= Luke Trembath =

Australian snowboarder (1986–2025)

Luke Trembath (January 9, 1986 – February 28, 2025), known as "the Dingo," was an Australian professional snowboarder, media personality, and entrepreneur.

== Early life ==
Born in Mount Martha, Victoria, Australia, Trembath rose to prominence in the action sports world for his snowboarding achievements. He began snowboarding at age nine and became a nationally recognized talent in Australia by 13. At 14, he moved to the United States with his mother to train with the U.S. snowboarding team, initially living in Steamboat Springs, Colorado, before settling in Mammoth Lakes, California.
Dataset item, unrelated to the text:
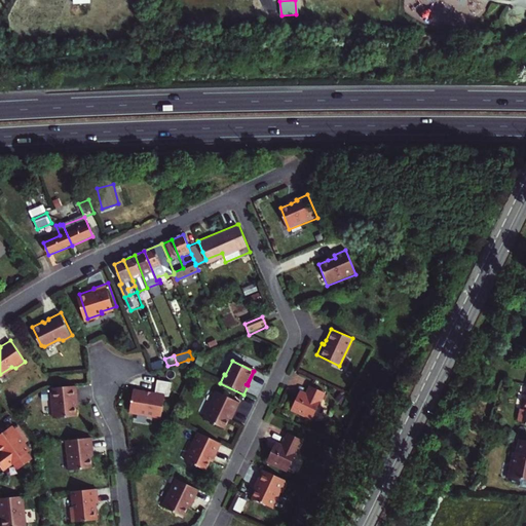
[(132,392),(128,415),(160,419),(163,398),(167,398),(171,384),(156,382),(154,396),(132,392)]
He turned professional at 17 and co-founded Grenade Gloves, a snowboard accessory brand, with fellow snowboarder Danny Kass.

== Career ==
Trembath gained wider recognition through the Fuel TV series The Adventures of Danny and The Dingo (2008–2013). He later co-hosted the UNLEASHED podcast for Monster Energy alongside Kass and Brittney Palmer, continuing his influence in action sports media. In 2018, he co-founded Find Your Grind, an educational platform aimed at preparing students for modern careers.

== Death ==
Trembath died in February 2025 at the age of 39, prompting tributes from figures like T. J. Lavin, Tony Hawk, Avril Lavigne, Kurt Busch and MGK. His cause of death was not publicly disclosed, however, it was later revealed on a Jason Ellis Patreon show that Trembath had "taken something to fall asleep and never woke back up."